In the entries below, find the line with "List each element's" and the line with "Rendered at 1500 by 1125 pixels.". Repeat exactly everything between them, those two lines included, but not the pictures.

______

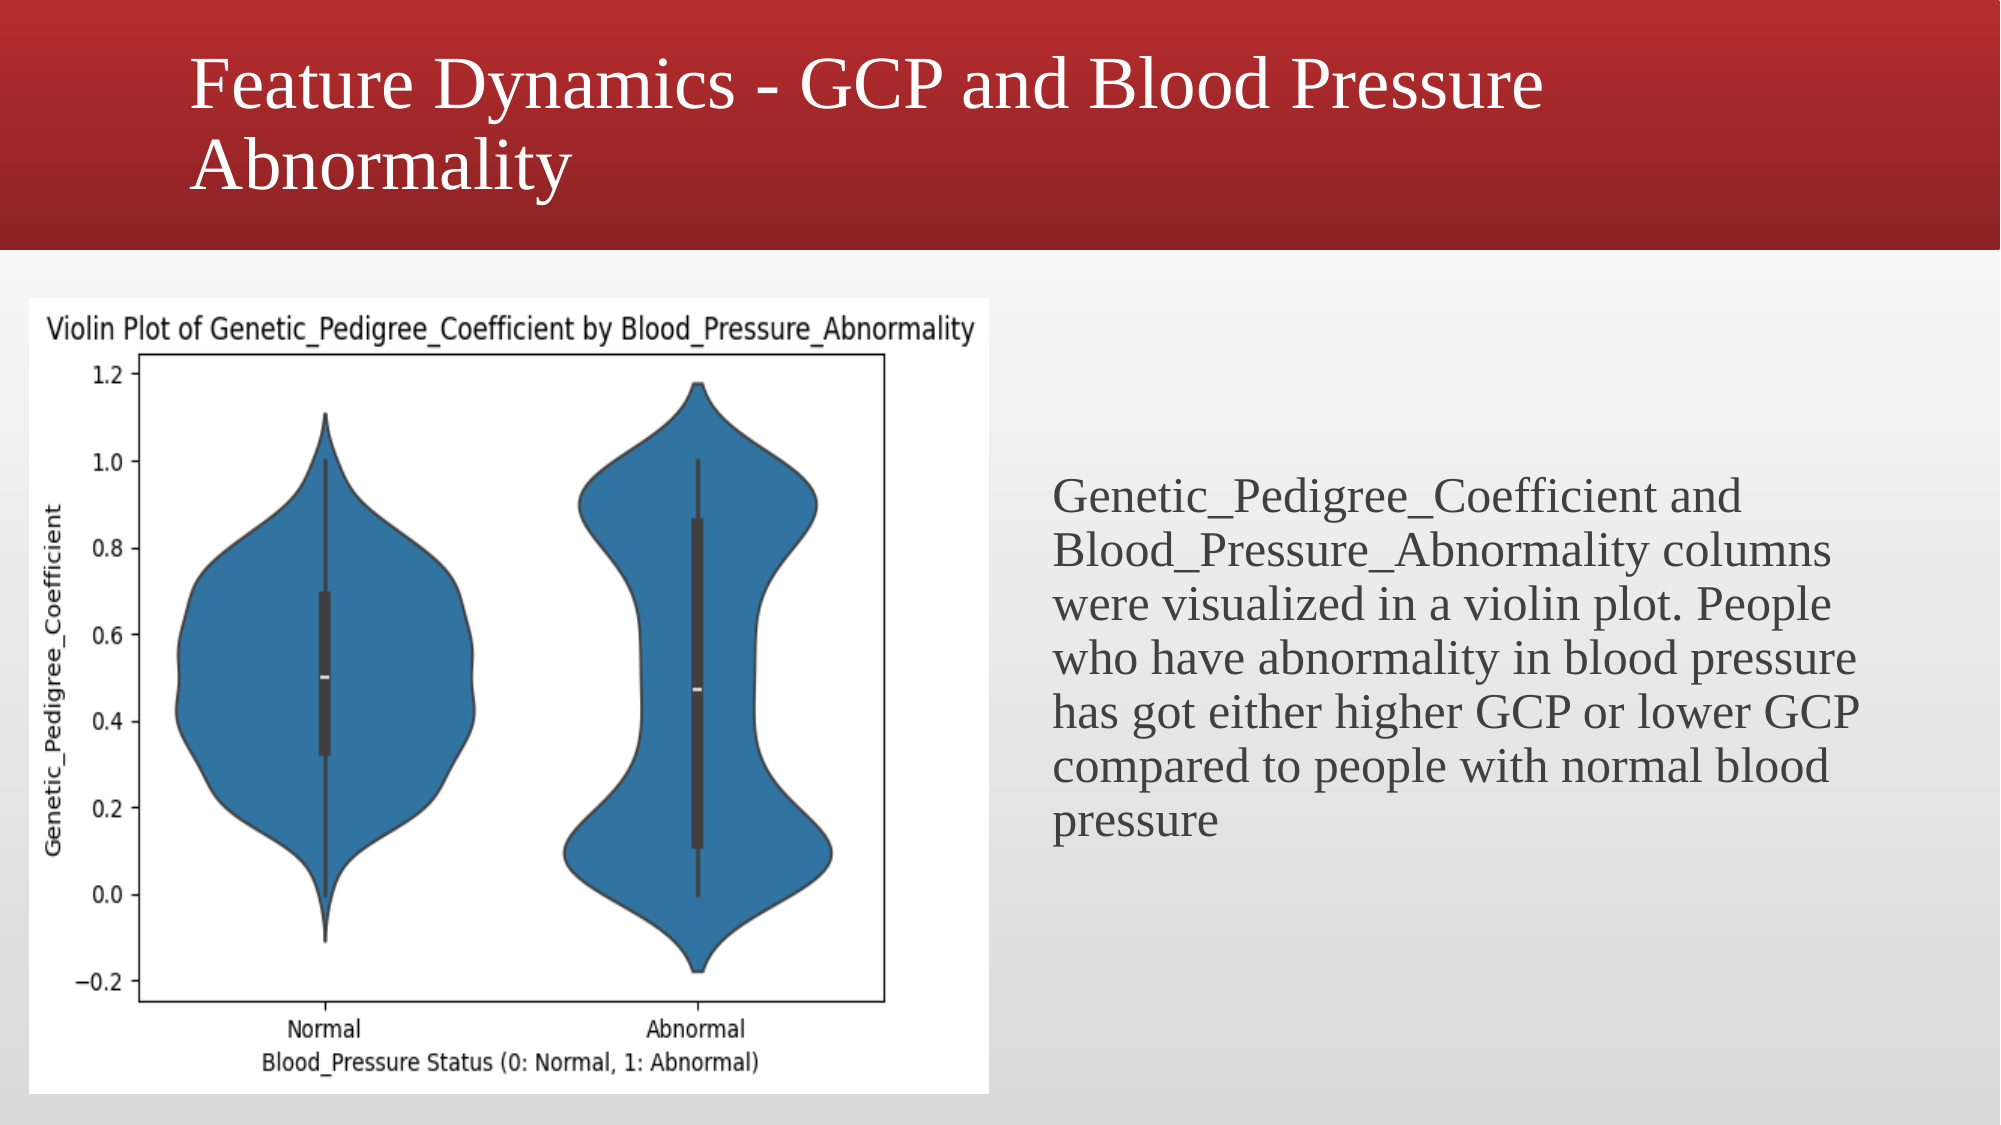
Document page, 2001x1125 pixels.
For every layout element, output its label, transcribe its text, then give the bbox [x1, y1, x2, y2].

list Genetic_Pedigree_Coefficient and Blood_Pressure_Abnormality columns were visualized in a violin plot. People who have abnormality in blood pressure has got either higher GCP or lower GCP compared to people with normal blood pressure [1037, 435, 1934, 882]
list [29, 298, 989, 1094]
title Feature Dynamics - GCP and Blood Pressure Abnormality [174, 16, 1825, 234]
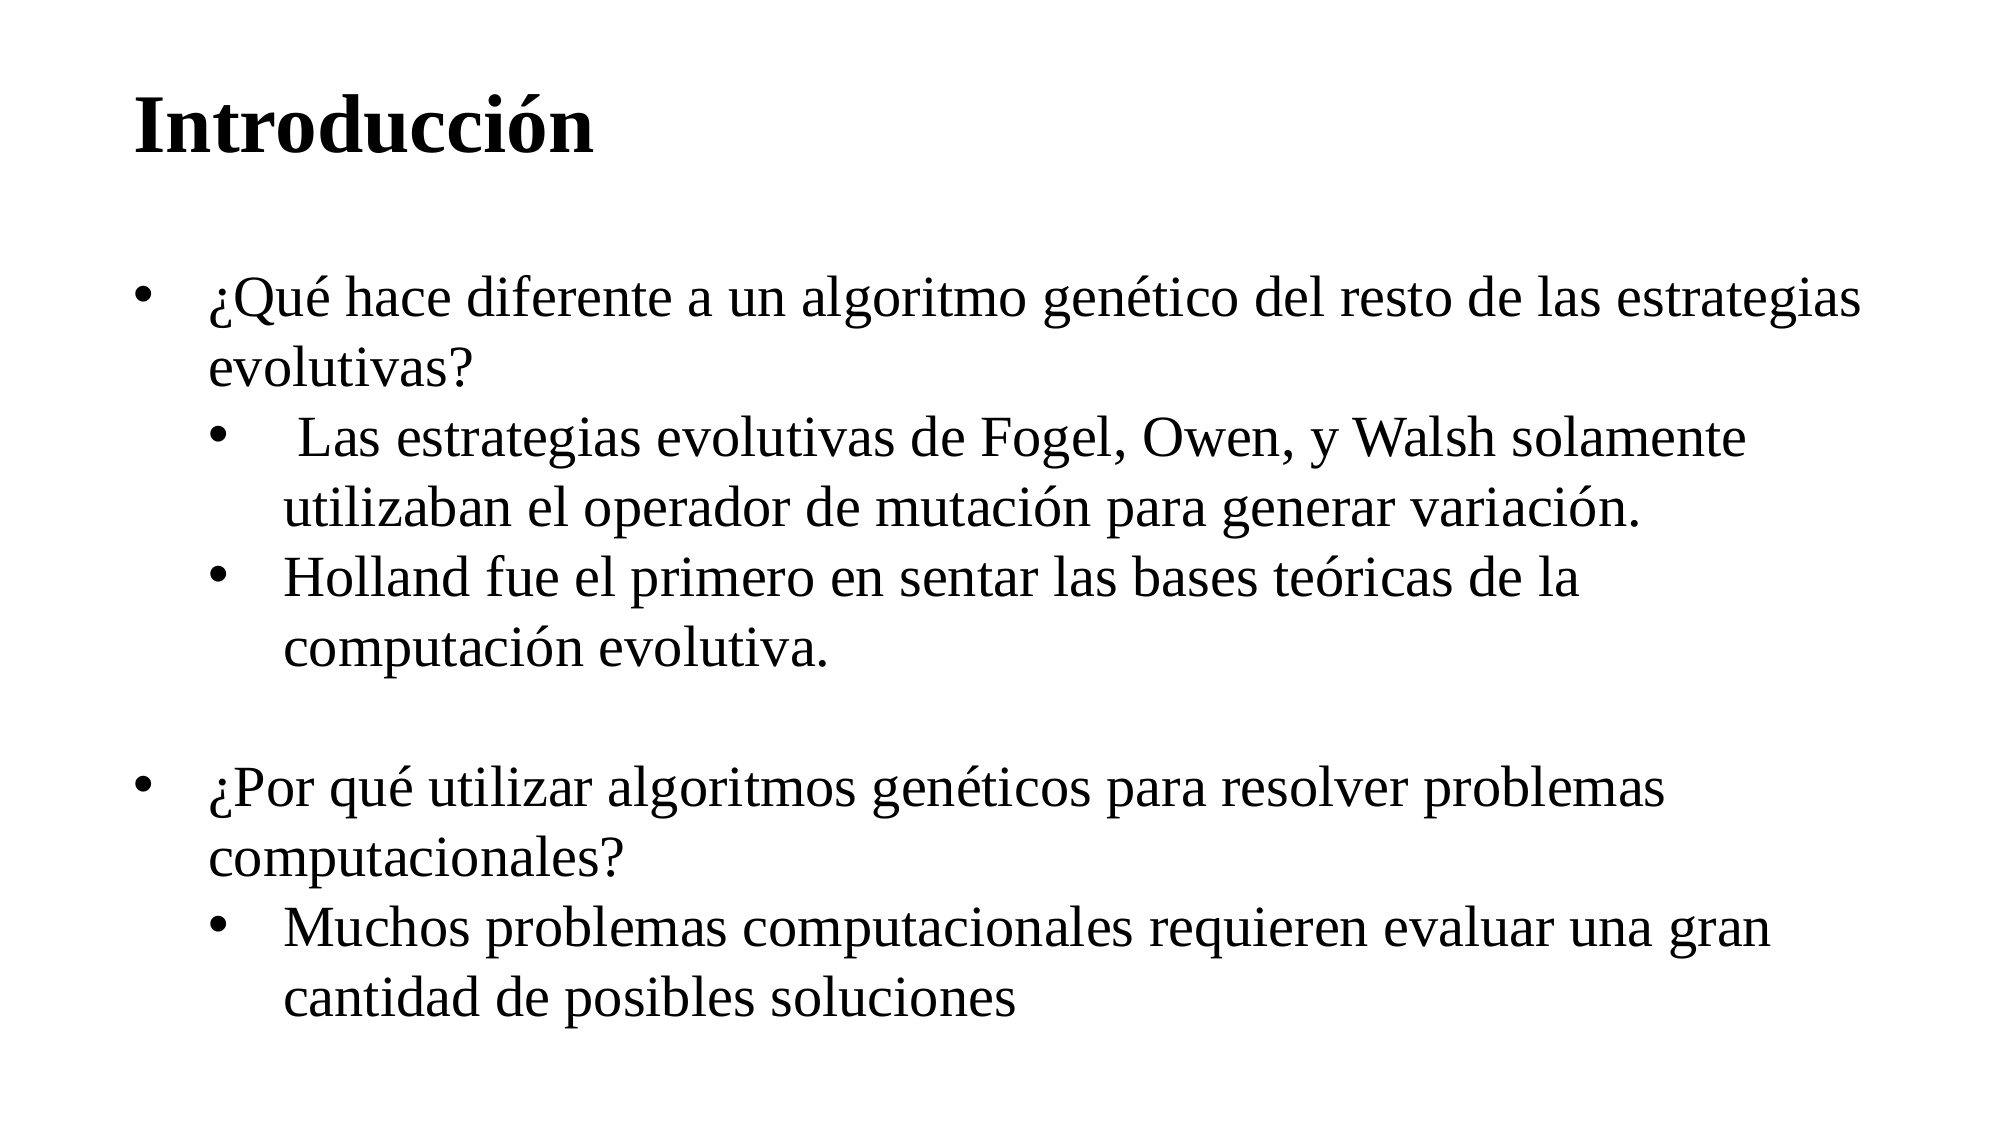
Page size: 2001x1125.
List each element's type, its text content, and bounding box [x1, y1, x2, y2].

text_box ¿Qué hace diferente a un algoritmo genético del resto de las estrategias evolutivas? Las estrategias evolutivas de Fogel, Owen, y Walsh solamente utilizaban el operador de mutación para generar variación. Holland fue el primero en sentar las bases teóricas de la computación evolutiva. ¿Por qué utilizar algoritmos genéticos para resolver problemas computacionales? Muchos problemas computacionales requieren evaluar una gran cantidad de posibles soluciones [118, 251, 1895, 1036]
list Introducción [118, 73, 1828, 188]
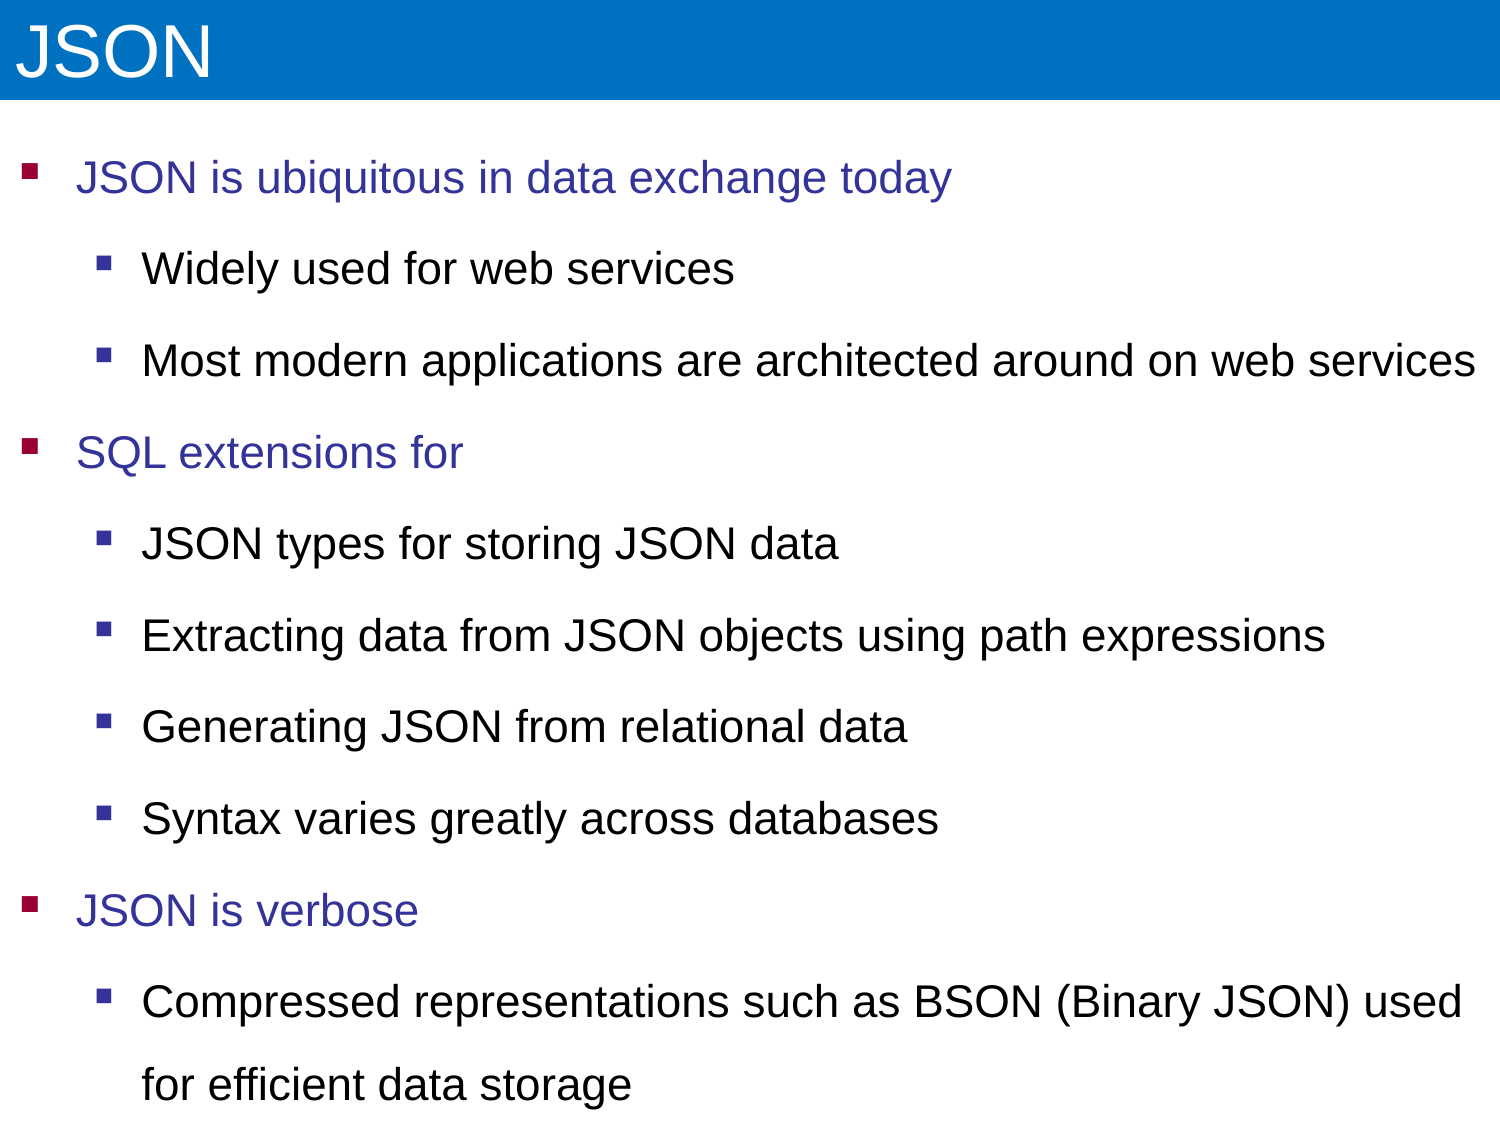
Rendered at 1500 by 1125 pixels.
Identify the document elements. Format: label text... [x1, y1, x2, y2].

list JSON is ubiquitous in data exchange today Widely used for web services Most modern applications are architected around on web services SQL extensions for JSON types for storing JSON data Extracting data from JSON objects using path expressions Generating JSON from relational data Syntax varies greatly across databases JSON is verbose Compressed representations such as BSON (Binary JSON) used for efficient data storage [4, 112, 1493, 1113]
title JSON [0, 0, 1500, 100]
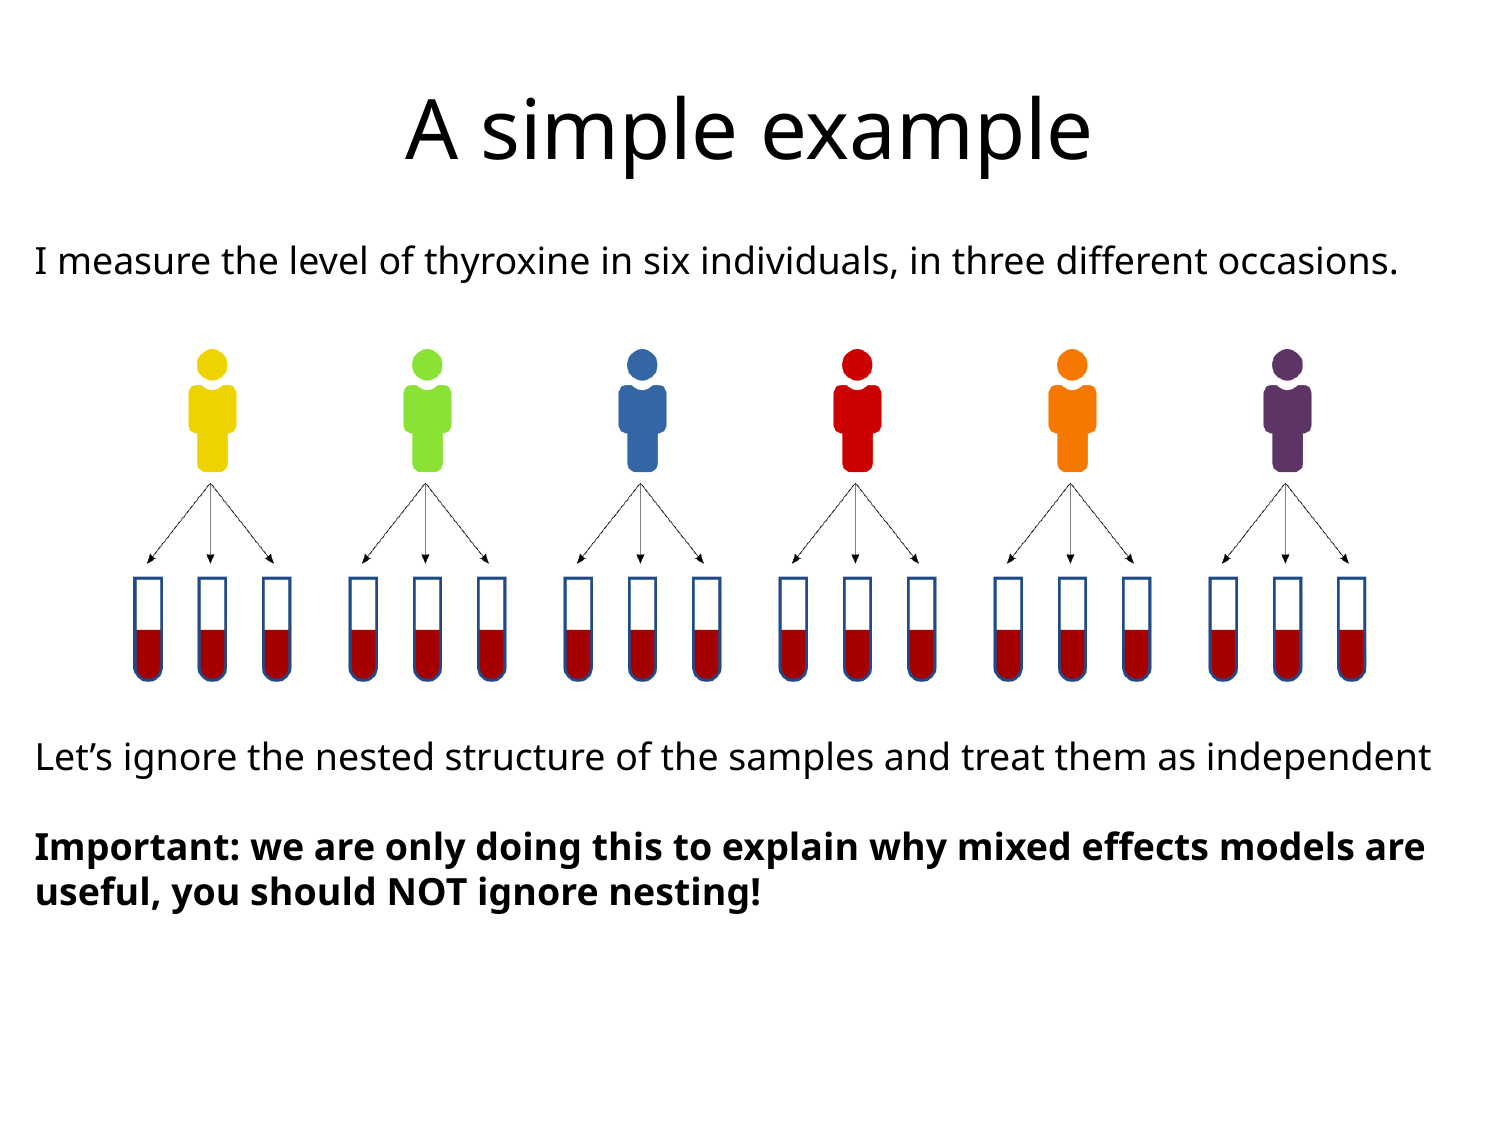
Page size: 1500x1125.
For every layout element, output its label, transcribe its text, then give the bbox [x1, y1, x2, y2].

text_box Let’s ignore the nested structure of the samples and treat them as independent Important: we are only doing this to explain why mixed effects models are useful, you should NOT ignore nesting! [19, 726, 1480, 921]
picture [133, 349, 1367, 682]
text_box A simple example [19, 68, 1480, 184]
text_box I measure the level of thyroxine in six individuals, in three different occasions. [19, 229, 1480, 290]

______

:: ANSWER AREA ::
List each element's type, its text content, and bounding box [x1, y1, x2, y2].

text_box ¿Qué hace diferente a un algoritmo genético del resto de las estrategias evolutivas? Las estrategias evolutivas de Fogel, Owen, y Walsh solamente utilizaban el operador de mutación para generar variación. Holland fue el primero en sentar las bases teóricas de la computación evolutiva. ¿Por qué utilizar algoritmos genéticos para resolver problemas computacionales? Muchos problemas computacionales requieren evaluar una gran cantidad de posibles soluciones [118, 251, 1895, 1036]
list Introducción [118, 73, 1828, 188]
Rendered at 1500 by 1125 pixels.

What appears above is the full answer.